- Born: Linda Joy Hart 21 December 1941 London
- Died: 10 September 2006 (aged 64) London
- Occupations: Judge, prosecutor

= Linda Joy Stern =

English judge and prosecutor

Linda Joy Stern, née Hart (21 December 1941 - 10 September 2006) was an English judge and prosecutor, known for prosecuting rape and child abuse cases.

==Early life and education==
Linda Joy Hart was born in London in 1941, the daughter of Lionel Hart and Lily Rachel Gold. Her family was Jewish. Her father worked as a scientist during World War II and died in a laboratory incident shortly before she was born. Her stepfather was Ally Saville. She was educated at St Paul's Girls' School in London.

==Career==
Hart was called to the Bar at Gray's Inn in 1971. In 1972, she became the first woman member of the Red Lion Chambers. In 1987 Stern won permission to use a new genetic paternity test in court to prove a sexual assault case, a first in an English criminal court.

Stern was appointed a QC in 1991. Stern was known for prosecuting murder, rape, and child abuse cases; most notably, she was prosecutor in the Victoria Climbié murder trial. She was a recorder of the Crown Court from 1990 to 2001, and was a circuit judge from 2001 to 2006.

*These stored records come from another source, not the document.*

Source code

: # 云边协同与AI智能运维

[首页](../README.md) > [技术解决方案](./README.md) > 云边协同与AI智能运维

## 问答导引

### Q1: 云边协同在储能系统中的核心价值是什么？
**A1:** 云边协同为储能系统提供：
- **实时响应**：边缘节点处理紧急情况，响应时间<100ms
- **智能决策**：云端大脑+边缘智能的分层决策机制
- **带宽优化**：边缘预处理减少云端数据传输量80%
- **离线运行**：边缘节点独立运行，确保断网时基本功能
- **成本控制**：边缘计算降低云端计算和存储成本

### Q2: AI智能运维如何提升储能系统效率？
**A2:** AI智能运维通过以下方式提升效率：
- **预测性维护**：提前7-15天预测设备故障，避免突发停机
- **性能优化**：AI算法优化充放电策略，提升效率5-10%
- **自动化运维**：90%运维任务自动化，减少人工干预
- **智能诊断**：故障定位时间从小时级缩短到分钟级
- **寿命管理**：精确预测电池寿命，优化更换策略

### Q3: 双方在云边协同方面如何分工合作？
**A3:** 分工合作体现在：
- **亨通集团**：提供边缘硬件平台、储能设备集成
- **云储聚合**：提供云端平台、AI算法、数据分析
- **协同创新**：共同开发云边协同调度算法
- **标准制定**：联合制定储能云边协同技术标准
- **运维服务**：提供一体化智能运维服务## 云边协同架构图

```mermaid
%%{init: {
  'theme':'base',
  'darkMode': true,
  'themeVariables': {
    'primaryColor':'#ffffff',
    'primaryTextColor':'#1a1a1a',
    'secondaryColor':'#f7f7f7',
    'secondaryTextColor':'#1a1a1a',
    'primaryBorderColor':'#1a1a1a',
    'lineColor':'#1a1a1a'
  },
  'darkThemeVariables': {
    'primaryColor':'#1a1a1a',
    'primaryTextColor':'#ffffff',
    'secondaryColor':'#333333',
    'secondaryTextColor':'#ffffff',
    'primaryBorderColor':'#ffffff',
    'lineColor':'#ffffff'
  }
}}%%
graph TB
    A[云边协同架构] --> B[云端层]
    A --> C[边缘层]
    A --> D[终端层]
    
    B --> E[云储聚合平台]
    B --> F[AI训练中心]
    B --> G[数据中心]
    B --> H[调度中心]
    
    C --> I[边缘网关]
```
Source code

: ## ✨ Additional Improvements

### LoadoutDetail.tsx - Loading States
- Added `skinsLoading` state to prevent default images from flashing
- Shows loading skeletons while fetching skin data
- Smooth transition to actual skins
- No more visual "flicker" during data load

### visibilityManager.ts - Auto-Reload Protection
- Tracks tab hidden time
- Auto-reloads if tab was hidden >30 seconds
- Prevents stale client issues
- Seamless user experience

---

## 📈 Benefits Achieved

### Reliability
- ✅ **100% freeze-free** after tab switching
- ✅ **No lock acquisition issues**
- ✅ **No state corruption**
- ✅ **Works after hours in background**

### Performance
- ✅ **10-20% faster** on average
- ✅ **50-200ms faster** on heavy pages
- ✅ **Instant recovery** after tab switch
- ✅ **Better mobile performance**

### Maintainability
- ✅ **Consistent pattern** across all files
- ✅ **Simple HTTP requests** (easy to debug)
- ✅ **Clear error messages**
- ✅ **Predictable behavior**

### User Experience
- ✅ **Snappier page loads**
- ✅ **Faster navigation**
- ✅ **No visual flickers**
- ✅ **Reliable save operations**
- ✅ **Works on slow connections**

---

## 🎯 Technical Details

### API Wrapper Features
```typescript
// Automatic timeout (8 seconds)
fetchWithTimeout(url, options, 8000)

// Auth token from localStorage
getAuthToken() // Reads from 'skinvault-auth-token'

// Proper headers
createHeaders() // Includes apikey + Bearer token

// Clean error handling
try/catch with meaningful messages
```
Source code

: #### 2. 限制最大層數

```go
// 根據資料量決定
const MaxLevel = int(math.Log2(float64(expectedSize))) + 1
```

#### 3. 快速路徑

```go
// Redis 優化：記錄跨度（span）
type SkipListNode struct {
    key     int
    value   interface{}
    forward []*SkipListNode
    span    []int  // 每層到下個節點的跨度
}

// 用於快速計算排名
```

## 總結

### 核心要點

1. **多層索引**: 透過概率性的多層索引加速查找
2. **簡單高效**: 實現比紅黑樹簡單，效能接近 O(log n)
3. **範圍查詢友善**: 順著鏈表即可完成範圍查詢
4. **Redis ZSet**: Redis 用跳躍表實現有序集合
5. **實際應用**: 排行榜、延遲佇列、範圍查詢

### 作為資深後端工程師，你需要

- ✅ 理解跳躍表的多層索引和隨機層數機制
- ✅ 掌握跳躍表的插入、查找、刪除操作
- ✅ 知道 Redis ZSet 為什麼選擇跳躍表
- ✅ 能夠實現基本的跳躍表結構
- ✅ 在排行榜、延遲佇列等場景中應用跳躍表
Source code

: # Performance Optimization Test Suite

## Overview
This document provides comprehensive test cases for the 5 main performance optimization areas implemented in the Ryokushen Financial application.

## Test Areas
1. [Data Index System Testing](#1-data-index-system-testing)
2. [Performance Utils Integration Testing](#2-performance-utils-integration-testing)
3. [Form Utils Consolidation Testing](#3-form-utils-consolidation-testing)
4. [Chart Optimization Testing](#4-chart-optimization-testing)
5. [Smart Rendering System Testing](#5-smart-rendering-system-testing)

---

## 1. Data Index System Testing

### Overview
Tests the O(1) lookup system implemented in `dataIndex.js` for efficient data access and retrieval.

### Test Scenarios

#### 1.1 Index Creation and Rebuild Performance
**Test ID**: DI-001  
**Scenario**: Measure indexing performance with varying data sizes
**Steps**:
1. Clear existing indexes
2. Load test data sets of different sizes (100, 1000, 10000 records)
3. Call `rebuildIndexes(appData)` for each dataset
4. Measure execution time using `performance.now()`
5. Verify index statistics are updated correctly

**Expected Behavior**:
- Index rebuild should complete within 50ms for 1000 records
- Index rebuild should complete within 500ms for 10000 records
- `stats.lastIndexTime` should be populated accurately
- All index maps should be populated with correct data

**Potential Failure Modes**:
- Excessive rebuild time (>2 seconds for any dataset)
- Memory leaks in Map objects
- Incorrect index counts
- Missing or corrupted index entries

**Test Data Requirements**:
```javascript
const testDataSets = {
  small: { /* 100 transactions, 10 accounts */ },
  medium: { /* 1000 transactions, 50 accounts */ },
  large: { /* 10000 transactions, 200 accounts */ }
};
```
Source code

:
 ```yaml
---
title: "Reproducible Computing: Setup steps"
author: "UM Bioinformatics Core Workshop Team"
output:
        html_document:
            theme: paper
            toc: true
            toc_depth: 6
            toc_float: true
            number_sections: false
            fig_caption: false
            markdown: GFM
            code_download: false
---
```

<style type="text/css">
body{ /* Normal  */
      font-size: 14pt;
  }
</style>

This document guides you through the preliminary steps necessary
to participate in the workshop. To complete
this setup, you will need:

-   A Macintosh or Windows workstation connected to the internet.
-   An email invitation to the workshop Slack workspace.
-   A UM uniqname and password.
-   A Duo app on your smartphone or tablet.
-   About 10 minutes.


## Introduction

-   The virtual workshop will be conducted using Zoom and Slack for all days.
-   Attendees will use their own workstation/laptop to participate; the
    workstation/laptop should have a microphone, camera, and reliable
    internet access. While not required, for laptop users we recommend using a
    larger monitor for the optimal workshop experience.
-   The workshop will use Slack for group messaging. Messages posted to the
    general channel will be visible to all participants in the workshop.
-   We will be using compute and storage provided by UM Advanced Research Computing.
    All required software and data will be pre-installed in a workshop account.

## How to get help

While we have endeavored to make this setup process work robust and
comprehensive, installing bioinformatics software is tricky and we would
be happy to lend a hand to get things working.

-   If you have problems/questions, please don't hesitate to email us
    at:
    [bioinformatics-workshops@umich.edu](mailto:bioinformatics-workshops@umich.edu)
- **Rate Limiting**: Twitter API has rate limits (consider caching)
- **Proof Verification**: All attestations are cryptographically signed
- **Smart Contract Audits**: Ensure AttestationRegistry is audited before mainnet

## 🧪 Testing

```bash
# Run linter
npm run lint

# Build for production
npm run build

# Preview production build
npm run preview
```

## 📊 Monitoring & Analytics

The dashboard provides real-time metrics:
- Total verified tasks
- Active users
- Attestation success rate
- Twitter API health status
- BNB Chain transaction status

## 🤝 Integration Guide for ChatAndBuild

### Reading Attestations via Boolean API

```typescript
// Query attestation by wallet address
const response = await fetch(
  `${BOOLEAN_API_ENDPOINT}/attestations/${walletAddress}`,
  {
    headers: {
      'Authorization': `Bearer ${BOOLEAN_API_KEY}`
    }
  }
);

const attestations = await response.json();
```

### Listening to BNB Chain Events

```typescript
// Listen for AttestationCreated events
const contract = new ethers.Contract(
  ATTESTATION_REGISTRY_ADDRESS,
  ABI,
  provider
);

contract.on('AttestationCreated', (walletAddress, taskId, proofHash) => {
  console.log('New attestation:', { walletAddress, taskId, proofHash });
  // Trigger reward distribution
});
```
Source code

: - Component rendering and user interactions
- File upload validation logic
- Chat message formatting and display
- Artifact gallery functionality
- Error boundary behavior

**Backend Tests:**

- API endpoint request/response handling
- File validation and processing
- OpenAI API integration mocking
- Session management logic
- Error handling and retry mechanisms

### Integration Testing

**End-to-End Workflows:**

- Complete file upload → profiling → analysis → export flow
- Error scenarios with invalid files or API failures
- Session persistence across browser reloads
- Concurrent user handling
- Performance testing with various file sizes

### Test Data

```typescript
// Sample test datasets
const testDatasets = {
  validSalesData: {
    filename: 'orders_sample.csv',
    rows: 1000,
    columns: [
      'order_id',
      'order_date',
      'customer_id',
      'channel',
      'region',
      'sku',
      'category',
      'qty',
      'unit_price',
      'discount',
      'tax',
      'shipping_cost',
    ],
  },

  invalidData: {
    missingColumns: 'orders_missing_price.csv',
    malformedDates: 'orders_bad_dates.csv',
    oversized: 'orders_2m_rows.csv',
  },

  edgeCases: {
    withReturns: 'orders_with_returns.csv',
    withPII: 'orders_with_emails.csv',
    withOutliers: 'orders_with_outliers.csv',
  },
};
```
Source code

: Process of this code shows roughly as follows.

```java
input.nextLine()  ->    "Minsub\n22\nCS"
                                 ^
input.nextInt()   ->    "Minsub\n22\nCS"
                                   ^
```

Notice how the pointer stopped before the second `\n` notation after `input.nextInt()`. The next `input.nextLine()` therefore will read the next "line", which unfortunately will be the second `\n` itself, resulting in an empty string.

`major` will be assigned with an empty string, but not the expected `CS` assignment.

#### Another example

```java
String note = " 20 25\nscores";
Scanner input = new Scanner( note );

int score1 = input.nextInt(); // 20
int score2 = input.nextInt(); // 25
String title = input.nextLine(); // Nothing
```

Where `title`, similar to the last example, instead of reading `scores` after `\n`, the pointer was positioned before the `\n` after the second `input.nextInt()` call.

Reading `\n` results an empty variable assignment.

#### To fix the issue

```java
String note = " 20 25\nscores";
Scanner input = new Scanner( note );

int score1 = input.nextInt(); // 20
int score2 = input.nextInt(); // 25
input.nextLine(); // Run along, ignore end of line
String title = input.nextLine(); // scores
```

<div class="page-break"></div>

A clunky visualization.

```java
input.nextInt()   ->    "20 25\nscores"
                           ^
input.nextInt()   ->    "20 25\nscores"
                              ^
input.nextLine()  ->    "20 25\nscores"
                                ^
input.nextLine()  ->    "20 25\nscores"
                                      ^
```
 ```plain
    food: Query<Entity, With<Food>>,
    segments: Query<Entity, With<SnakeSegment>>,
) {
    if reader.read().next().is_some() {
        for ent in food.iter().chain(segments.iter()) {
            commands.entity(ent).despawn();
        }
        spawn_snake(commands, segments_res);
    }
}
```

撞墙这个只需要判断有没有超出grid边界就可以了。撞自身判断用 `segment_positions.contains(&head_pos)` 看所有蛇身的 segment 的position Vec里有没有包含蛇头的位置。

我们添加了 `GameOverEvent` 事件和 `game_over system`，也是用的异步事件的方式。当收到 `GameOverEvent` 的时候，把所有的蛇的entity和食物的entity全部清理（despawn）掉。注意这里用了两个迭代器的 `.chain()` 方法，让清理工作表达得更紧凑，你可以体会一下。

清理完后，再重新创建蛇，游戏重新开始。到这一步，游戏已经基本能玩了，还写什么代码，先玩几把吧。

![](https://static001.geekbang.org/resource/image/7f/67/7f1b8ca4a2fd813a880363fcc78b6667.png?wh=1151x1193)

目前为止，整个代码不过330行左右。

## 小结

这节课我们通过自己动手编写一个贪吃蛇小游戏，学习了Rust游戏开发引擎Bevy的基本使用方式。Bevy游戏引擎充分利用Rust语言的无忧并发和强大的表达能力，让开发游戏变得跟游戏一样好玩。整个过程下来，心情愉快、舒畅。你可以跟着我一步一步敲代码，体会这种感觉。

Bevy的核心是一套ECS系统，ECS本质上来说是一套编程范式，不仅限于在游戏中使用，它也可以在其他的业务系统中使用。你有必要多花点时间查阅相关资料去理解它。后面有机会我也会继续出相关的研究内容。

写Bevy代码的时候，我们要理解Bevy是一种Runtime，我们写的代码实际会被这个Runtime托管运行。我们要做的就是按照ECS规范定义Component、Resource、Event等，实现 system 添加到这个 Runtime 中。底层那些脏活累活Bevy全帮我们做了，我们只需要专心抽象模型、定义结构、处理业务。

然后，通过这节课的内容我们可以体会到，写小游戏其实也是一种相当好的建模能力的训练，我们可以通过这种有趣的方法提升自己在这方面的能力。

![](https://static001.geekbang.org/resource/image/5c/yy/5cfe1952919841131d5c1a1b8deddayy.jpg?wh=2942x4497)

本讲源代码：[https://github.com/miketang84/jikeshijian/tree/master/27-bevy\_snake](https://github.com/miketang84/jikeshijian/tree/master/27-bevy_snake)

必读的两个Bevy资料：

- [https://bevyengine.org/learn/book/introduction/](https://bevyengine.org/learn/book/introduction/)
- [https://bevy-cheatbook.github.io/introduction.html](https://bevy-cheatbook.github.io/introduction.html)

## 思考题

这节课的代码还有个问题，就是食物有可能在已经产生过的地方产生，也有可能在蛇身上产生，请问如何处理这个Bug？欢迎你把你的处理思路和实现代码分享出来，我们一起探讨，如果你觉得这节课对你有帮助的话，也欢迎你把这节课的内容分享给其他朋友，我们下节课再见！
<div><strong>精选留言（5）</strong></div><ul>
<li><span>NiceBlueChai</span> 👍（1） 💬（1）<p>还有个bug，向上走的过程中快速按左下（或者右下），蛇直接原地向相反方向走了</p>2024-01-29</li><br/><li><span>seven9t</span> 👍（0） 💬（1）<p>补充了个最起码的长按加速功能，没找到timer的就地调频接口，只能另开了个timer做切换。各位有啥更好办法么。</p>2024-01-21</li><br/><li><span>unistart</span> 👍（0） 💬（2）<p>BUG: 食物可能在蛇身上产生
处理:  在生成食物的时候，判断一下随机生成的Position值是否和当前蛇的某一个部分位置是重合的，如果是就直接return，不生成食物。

Stern was elected a Fellow of the Royal Society of Arts in 1993.

== Personal life ==
Linda Joy Hart married twice. She married her first husband, Michael Brian Rose, in 1961. They had two sons, Ian and Jeremy, before Rose died in 1976. She married her second husband, commodities broker Nigel Maurice Stern, in 1978. She died from cancer in 2006, aged 64 years, in London.